Start of RECORDS SUPPLIED

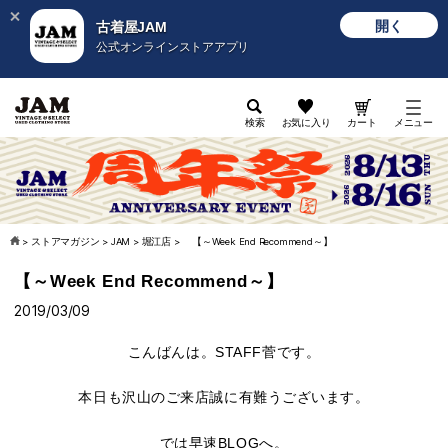
開く
古着屋JAM
公式オンラインストアアプリ
検索
お気に入り
カート
メニュー
>
ストアマガジン
>
JAM
>
堀江店
>
【～Week End Recommend～】
【～Week End Recommend～】
2019/03/09
こんばんは。STAFF菅です。
本日も沢山のご来店誠に有難うございます。
では早速BLOGへ。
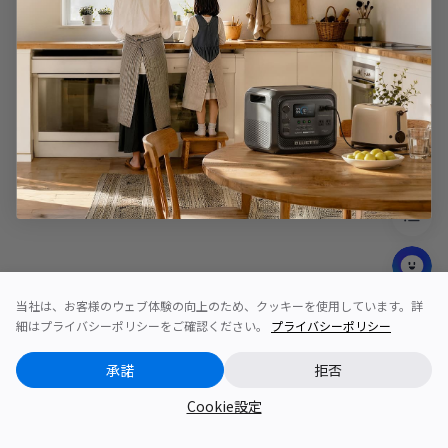
当社は、お客様のウェブ体験の向上のため、クッキーを使用しています。詳
細はプライバシーポリシーをご確認ください。
プライバシーポリシー
承諾
拒否
Cookie設定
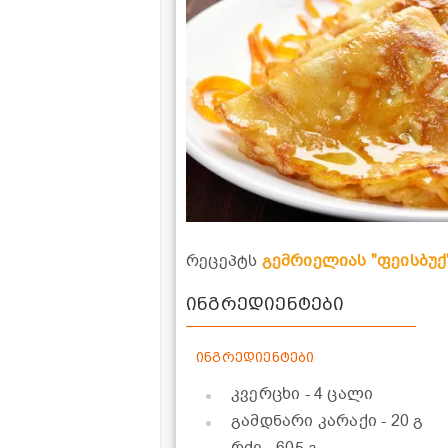
რეცეპტს
გემრიელიას "ფეისბუქ
ინგრედიენტები
ინგრედიენტები
კვერცხი
- 4 ცალი
გამდნარი კარაქი
- 20 გ
რძე
- 605 გ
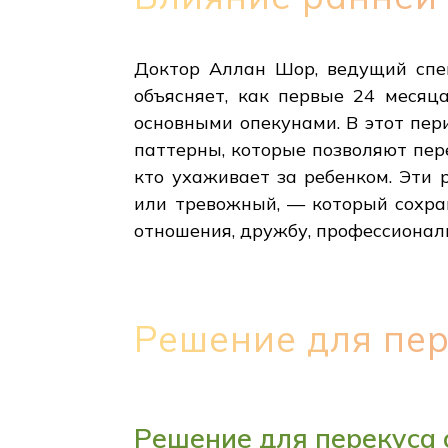
Доктор Аллан Шор, ведущий спец
объясняет, как первые 24 меся
основными опекунами. В этот пе
паттерны, которые позволяют пер
кто ухаживает за ребенком. Эти
или тревожный, — который сохран
отношения, дружбу, профессионал
Решение для пер
Решение для перекуса 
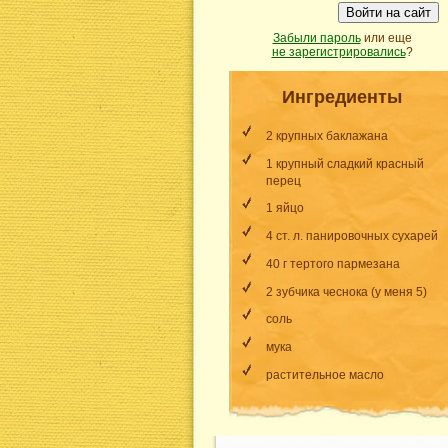
Войти на сайт
Забыли пароль
или еще
не зарегистрировались
?
Ингредиенты
2 крупных баклажана
1 крупный сладкий красный
перец
1 яйцо
4 ст. л. панировочных сухарей
40 г тертого пармезана
2 зубчика чеснока (у меня 5)
соль
мука
растительное масло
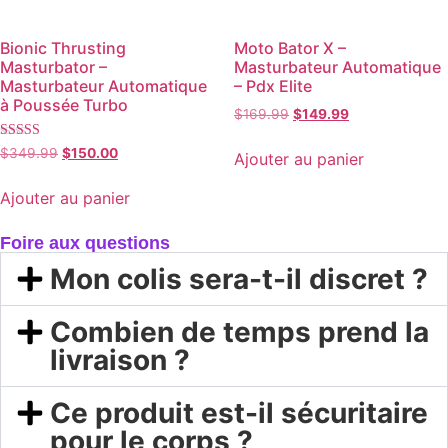
Bionic Thrusting
Moto Bator X –
Masturbator –
Masturbateur Automatique
Masturbateur Automatique
– Pdx Elite
à Poussée Turbo
$
169.99
$
149.99
Note
$
349.99
$
150.00
Ajouter au panier
5.00
sur 5
Ajouter au panier
Foire aux questions
Mon colis sera-t-il discret ?
Combien de temps prend la
livraison ?
Ce produit est-il sécuritaire
pour le corps ?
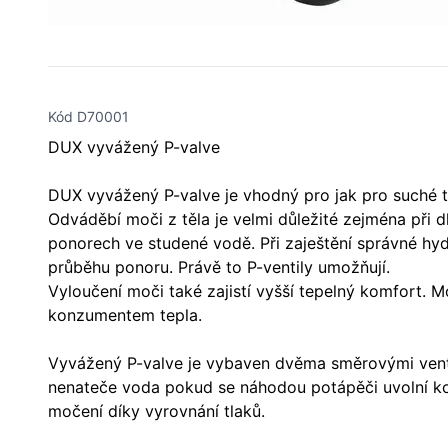
Kód D70001
DUX vyvážený P-valve
DUX vyvážený P-valve je vhodný pro jak pro suché 
Odváděbí moči z těla je velmi důležité zejména při 
ponorech ve studené vodě. Při zaještění správné hy
průběhu ponoru. Právě to P-ventily umožňují.
Vyloučení moči také zajistí vyšší tepelný komfort. 
konzumentem tepla.
Vyvážený P-valve je vybaven dvěma směrovými ventil
nenateče voda pokud se náhodou potápěči uvolní kon
močení díky vyrovnání tlaků.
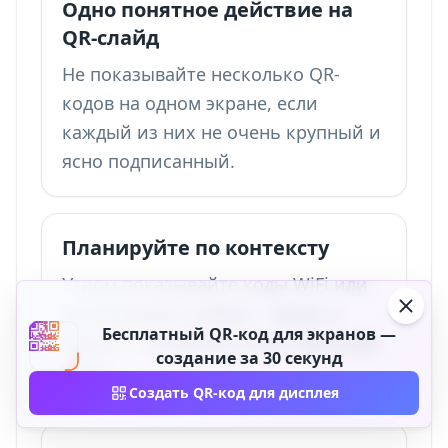
Одно понятное действие на
QR-слайд
Не показывайте несколько QR-
кодов на одном экране, если
каждый из них не очень крупный и
ясно подписанный.
Планируйте по контексту
Утром показывайте коды WiFi или
регистрации, в обед — меню, а
Бесплатный QR-код для экранов —
позже — лояльность или обратную
создание за 30 секунд
связь.
Создать QR-код для дисплея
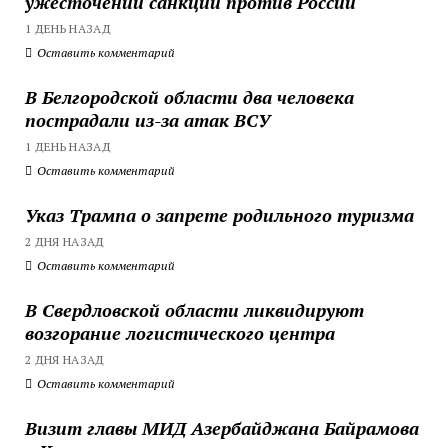
ужесточении санкций против России
1 ДЕНЬ НАЗАД
Оставить комментарий
В Белгородской области два человека
пострадали из-за атак ВСУ
1 ДЕНЬ НАЗАД
Оставить комментарий
Указ Трампа о запрете родильного туризма
2 ДНЯ НАЗАД
Оставить комментарий
В Свердловской области ликвидируют
возгорание логистического центра
2 ДНЯ НАЗАД
Оставить комментарий
Визит главы МИД Азербайджана Байрамова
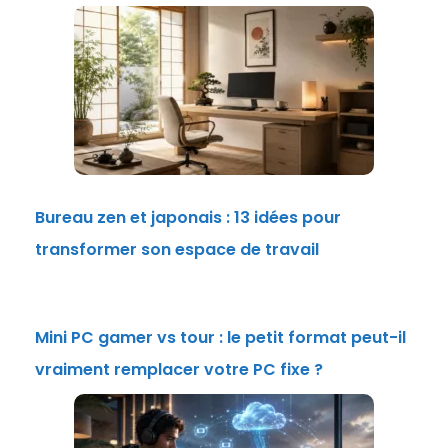
Bureau zen et japonais : 13 idées pour
transformer son espace de travail
Mini PC gamer vs tour : le petit format peut-il
vraiment remplacer votre PC fixe ?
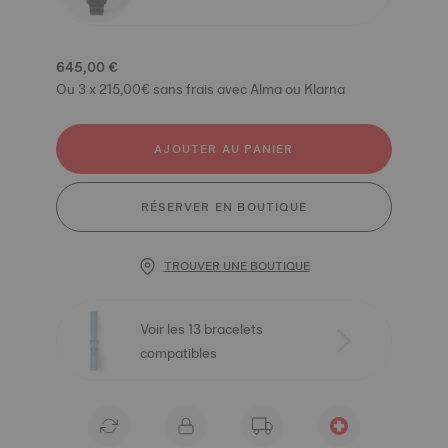
645,00 €
Ou 3 x 215,00€ sans frais avec Alma ou Klarna
AJOUTER AU PANIER
RÉSERVER EN BOUTIQUE
TROUVER UNE BOUTIQUE
Voir les 13 bracelets
compatibles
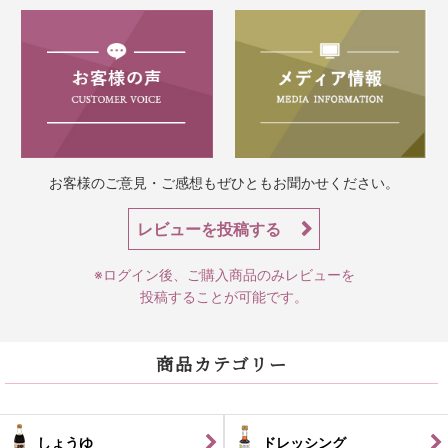
お客様のご意見・ご感想もぜひともお聞かせください。
レビューを投稿する
※ログイン後、ご購入商品のみレビューを
投稿することが可能です。
商品カテゴリー
しょうゆ
ドレッシング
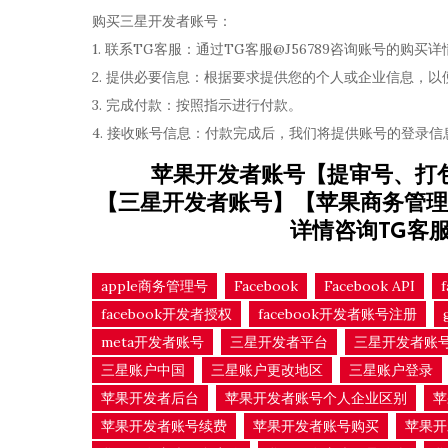
购买三星开发者账号：
1. 联系TG客服：通过TG客服@J56789咨询账号的购买详
2. 提供必要信息：根据要求提供您的个人或企业信息，以
3. 完成付款：按照指示进行付款。
4. 接收账号信息：付款完成后，我们将提供账号的登录
苹果开发者账号【提审号、打
【三星开发者账号】【苹果商务管理
详情咨询TG客
apple商务管理号
Facebook
Facebook API
facebook开发者授权
facebook开发者账号注册
meta开发者账号
三星开发者平台
三星开发者账
三星账户中国
三星账户更改地区
三星账户登录
苹果开发者后台
苹果开发者账号个人企业区别
苹
苹果开发者账号续费
苹果开发者账号购买
苹果开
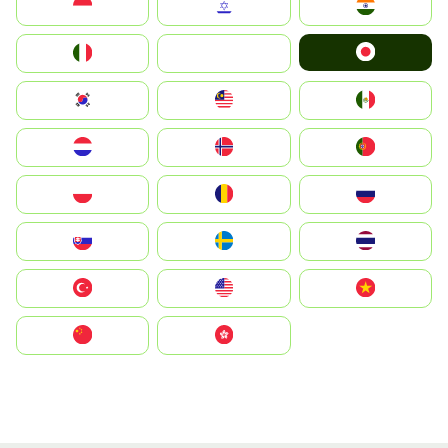
Indonesia
Israel
India
Japan
Italia
JA
South Korea
Malay
Mexico
Nederland
Norge
Portugal
Polska
România
Россия
Slovensko
Ruoŧŧa
ไทย
Türkiye
United States
Vietnam
中国
中國香港特別行政區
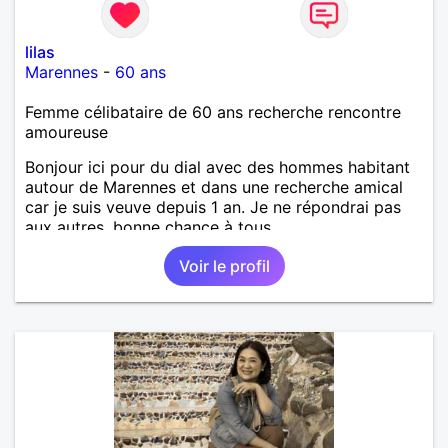
lilas
Marennes
-
60 ans
Femme célibataire de 60 ans recherche rencontre
amoureuse
Bonjour ici pour du dial avec des hommes habitant
autour de Marennes et dans une recherche amical
car je suis veuve depuis 1 an. Je ne répondrai pas
aux autres, bonne chance à tous.
Voir le profil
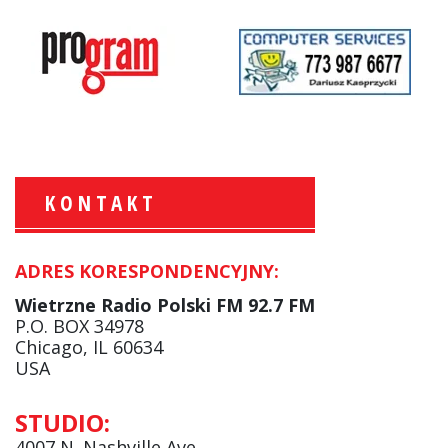
KONTAKT
ADRES KORESPONDENCYJNY:
Krzysztof Wawer:
Komentator
Wietrzne Radio Polski FM 92.7 FM
facebook
P.O. BOX 34978
Chicago, IL 60634
USA
Andrzej Wąsewicz:
STUDIO:
Komentator / Poranny Express
4007 N. Nashville Ave.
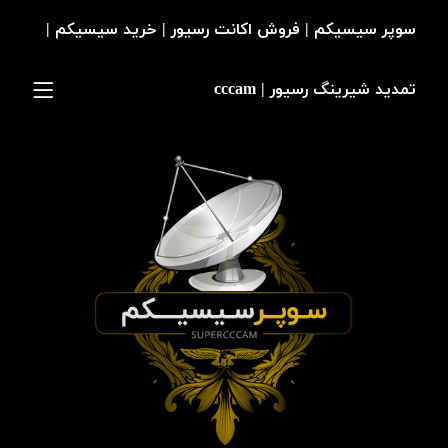
سوپر سیسیکم | فروش اکانت رسیور | خرید سیسیکم |
تمدید شیرینگ رسیور | cccam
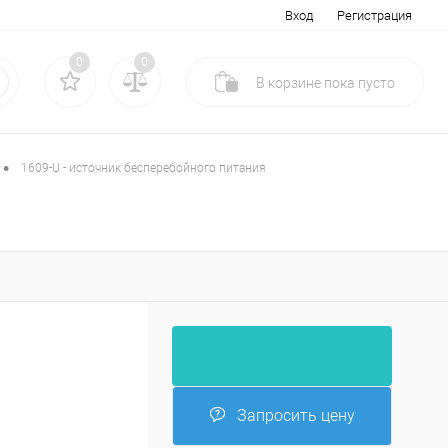
Вход
Регистрация
0
0
В корзине
пока
пусто
•
1609-U - источник бесперебойного питания
Запросить цену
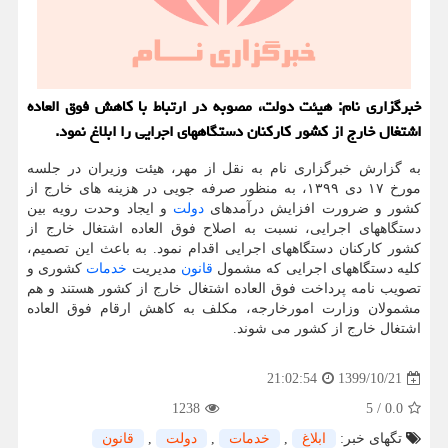
خبرگزاری نام: هیئت دولت، مصوبه در ارتباط با کاهش فوق العاده
اشتغال خارج از کشور کارکنان دستگاههای اجرایی را ابلاغ نمود.
به گزارش خبرگزاری نام به نقل از مهر، هیئت وزیران در جلسه
مورخ ۱۷ دی ۱۳۹۹، به منظور صرفه جویی در هزینه های خارج از
کشور و ضرورت افزایش درآمدهای
دولت
و ایجاد وحدت رویه بین
دستگاههای اجرایی، نسبت به اصلاح فوق العاده اشتغال خارج از
کشور کارکنان دستگاههای اجرایی اقدام نمود. به باعث این تصمیم،
کلیه دستگاههای اجرایی که مشمول
قانون
مدیریت
خدمات
کشوری و
تصویب نامه پرداخت فوق العاده اشتغال خارج از کشور هستند و هم
مشمولان وزارت امورخارجه، مکلف به کاهش ارقام فوق العاده
اشتغال خارج از کشور می شوند.
1399/10/21
21:02:54
1238
5
/
0.0
تگهای خبر:
ابلاغ
,
خدمات
,
دولت
,
قانون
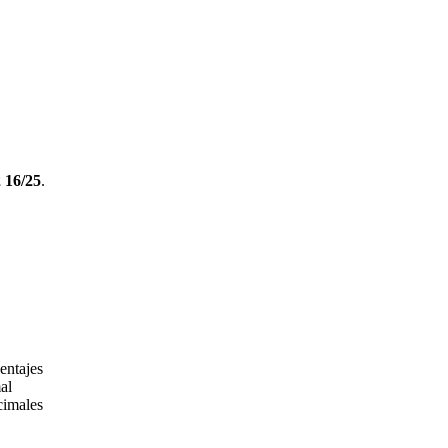
 16/25
.
entajes
al
cimales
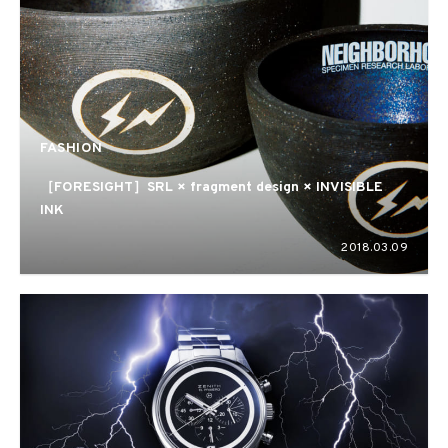
FASHION
［FORESIGHT］SRL × fragment design × INVISIBLE
INK
2018.03.09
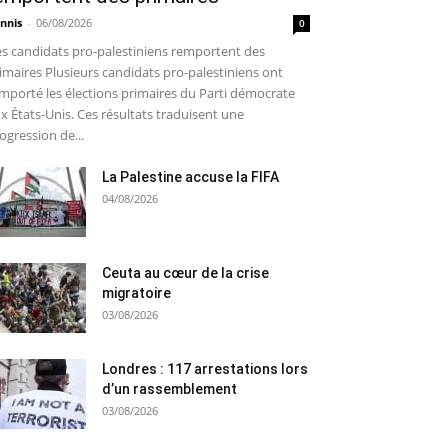
nnis
-
06/08/2026
0
s candidats pro-palestiniens remportent des
imaires Plusieurs candidats pro-palestiniens ont
mporté les élections primaires du Parti démocrate
x États-Unis. Ces résultats traduisent une
ogression de...
La Palestine accuse la FIFA
04/08/2026
Ceuta au cœur de la crise
migratoire
03/08/2026
Londres : 117 arrestations lors
d’un rassemblement
03/08/2026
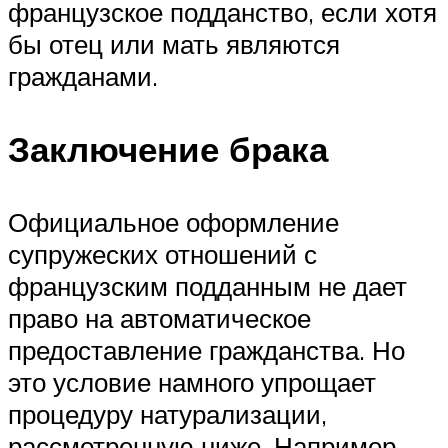
французское подданство, если хотя
бы отец или мать являются
гражданами.
Заключение брака
Официальное оформление
супружеских отношений с
французским подданным не дает
право на автоматическое
предоставление гражданства. Но
это условие намного упрощает
процедуру натурализации,
рассмотренную ниже. Например,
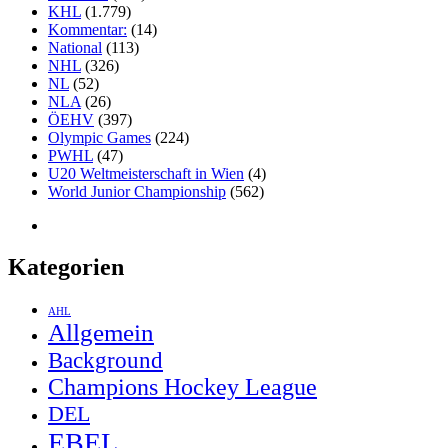
KHL
(1.779)
Kommentar:
(14)
National
(113)
NHL
(326)
NL
(52)
NLA
(26)
ÖEHV
(397)
Olympic Games
(224)
PWHL
(47)
U20 Weltmeisterschaft in Wien
(4)
World Junior Championship
(562)
Kategorien
AHL
Allgemein
Background
Champions Hockey League
DEL
EBEL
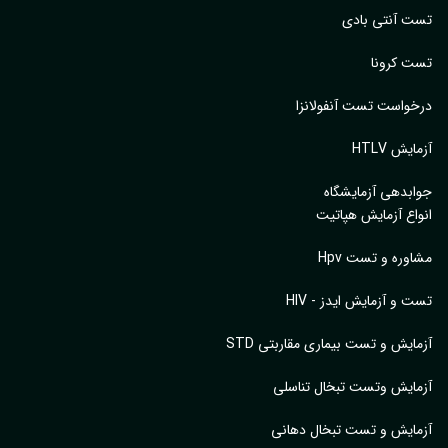
 آنتی بادی
 کرونا
واست تست آنفولانزا
یش HTLV
بدهی آزمایشگاه
اع آزمایش هپاتیت
وره و تست Hpv
 و آزمایش ایدز - HIV
ایش و تست بیماری مقاربتی STD
ایش وتست تبخال تناسلی
ایش و تست تبخال دهانی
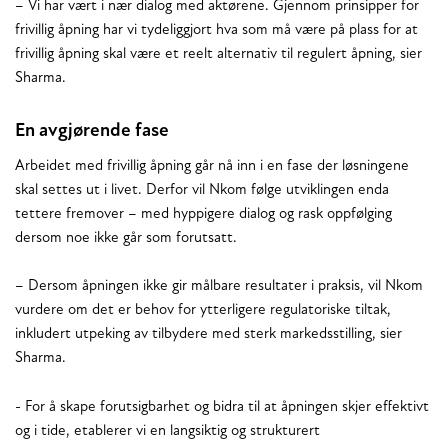
– Vi har vært i nær dialog med aktørene. Gjennom prinsipper for
frivillig åpning har vi tydeliggjort hva som må være på plass for at
frivillig åpning skal være et reelt alternativ til regulert åpning, sier
Sharma.
En avgjørende fase
Arbeidet med frivillig åpning går nå inn i en fase der løsningene
skal settes ut i livet. Derfor vil Nkom følge utviklingen enda
tettere fremover – med hyppigere dialog og rask oppfølging
dersom noe ikke går som forutsatt.
– Dersom åpningen ikke gir målbare resultater i praksis, vil Nkom
vurdere om det er behov for ytterligere regulatoriske tiltak,
inkludert utpeking av tilbydere med sterk markedsstilling, sier
Sharma.
- For å skape forutsigbarhet og bidra til at åpningen skjer effektivt
og i tide, etablerer vi en langsiktig og strukturert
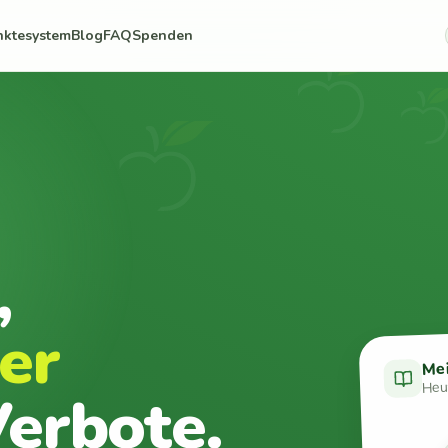
nktesystem
Blog
FAQ
Spenden
,
er
Me
Heut
erbote.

End of RECORDS SUPPLIED

■ REQUIREMENT ■
Lines in the data that hold "ابلاغ" must be located and copied.

■ EXPECTED ANSWER ■
اشتغال خارج از کشور کارکنان دستگاههای اجرایی را ابلاغ نمود.
ابلاغ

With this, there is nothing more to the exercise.